Expanding an existing business:
An EB-5 investor can also create a “new” business by expanding an existing one. Through this avenue, an EB-5 investor must either expand the net worth of an existing business or the number of employees by 40%. If an investor chooses to increase the number of employees, he/she could be required to create more than 10 jobs; the larger the number of existing employees, the more of a burden this becomes.
Multiple EB-5 investors can combine their money to invest in an enterprise. All investors must infuse the required amount into an enterprise and create at least 10 jobs each. All jobs created by a pooling arrangement will be distributed evenly among investors. For example, if there are 3 investors and only 21 jobs are created, this does not mean that 2 of the investors created 10 jobs each and the third investor only created one job. It means that all three investors created 7 jobs a piece.

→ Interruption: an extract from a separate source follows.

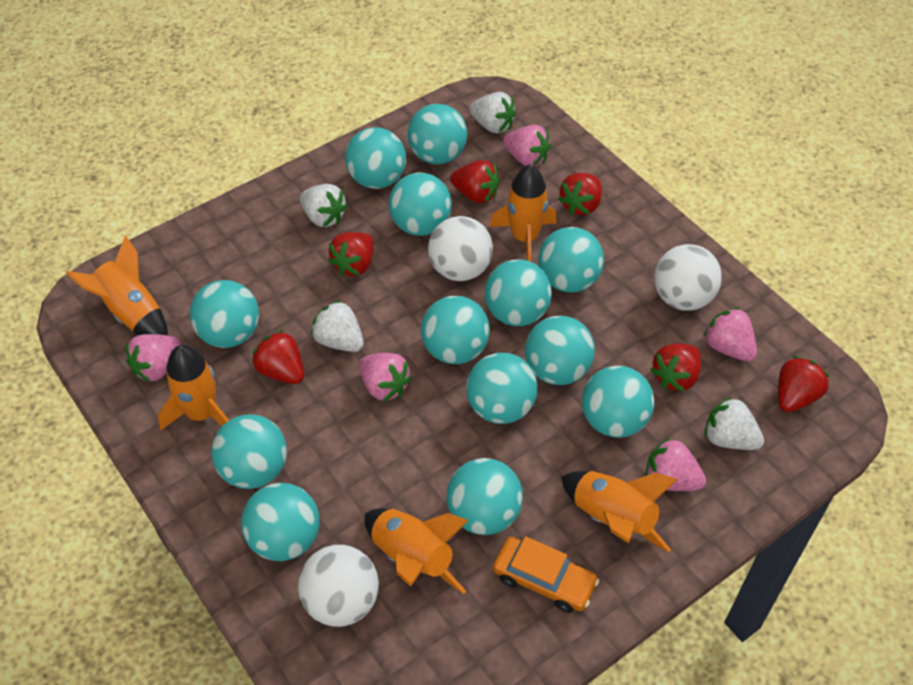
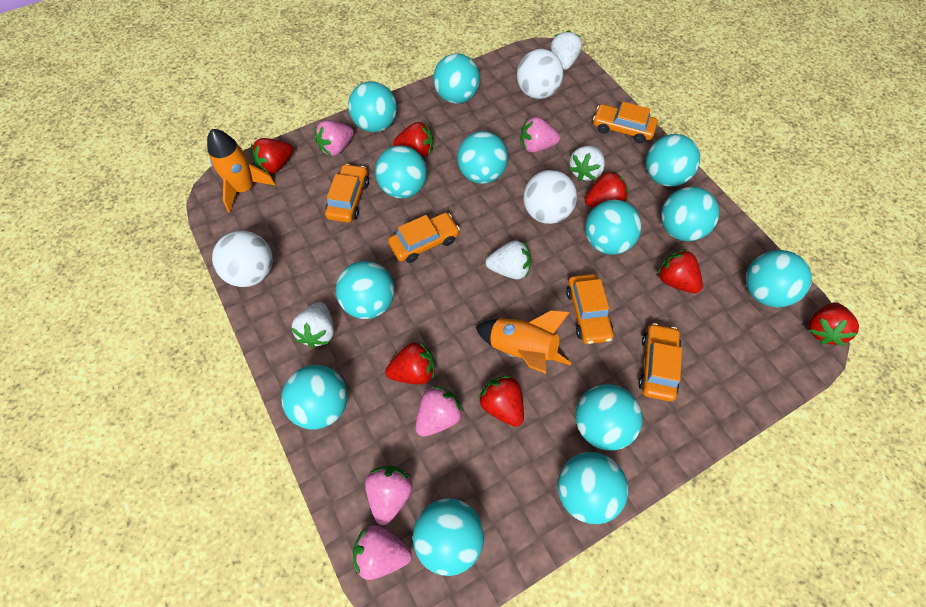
orange car: [493,536,599,613] = 1 -> [325,164,369,223] [388,213,460,263] [566,274,613,344] [593,102,658,143] [638,323,682,401] = 5
orange rocket: [66,235,168,336] [158,345,229,431] [364,508,469,594] [490,165,557,262] [561,471,678,552] = 5 -> [207,129,276,212] [475,310,571,374] = 2
red strawberry: [252,330,304,384] [328,232,374,277] [450,160,500,203] [558,173,602,215] [650,344,701,392] [778,356,830,412] = 6 -> [251,138,293,174] [385,341,435,385] [393,122,433,158] [478,376,524,427] [585,170,628,207] [657,249,703,293] [809,302,859,346] = 7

General Requirements for Investing in a New Commercial Enterprise
Invest in or currently be in the process of investing at least $1,000,000. If this investment is made in a company located in a targeted employment area, the minimum investment is lowered to $500,000.
Must provide benefit to the U.S. economy in the form of goods and/or services.
Must create 10 full-time employment positions. If an investor chooses to expand an existing business’s workforce, he/she could be required to create more than 10 jobs.
Must be involved in the daily management of the company. Acceptable positions include acting as a corporate officer, board member, etc.
The definition of a troubled business is one that has existed for a minimum of 2 years. Furthermore, this business must have incurred a net loss for the 12 to 24 month period before you file Form I-526.
This loss must be equal to at least 20 percent of the business’s total net worth.
General Requirements for Investing in Troubled Businesses
§ Invest in or currently be in the process of investing $1,000,000, or $500,000 if the business is located in a TEA.
§ Maintain at least 10 jobs before you invested money for at least 2 years. This means that the investor must show that the number of existing employees in the troubled business is being or will be maintained at no less than the pre-investment level for a period of at least 2 years. This regulatory provision, while allowing job preservation in place of job creation, does not decrease the statutory numeric requirement. Ten jobs must be preserved, created or some combination of the two. For example, an investment in a troubled business that creates six qualifying jobs and preserves all four pre-investment jobs would satisfy the statutory and regulatory requirements.
§ Must be involved in the daily management of the company. Acceptable positions include acting as a corporate officer, board member, etc.
Regional Center Pilot Program
To encourage immigration through investment and to concentrate investment in specific regions, Congress directed USCIS to set aside 3,000 visas for people who invest in a designated “Regional Center Program.” A “Regional Center” is a designation granted by USCIS on the basis of a proposal for economic growth in the particular geographic area. Approximately 90-95% of EB-5 applications submitted to USCIS fall into this category. Originally, Congress set a date for the Regional Center Pilot Program to sunset in March 2009. However,that date has been extended several times, most recently until September 30, 2015.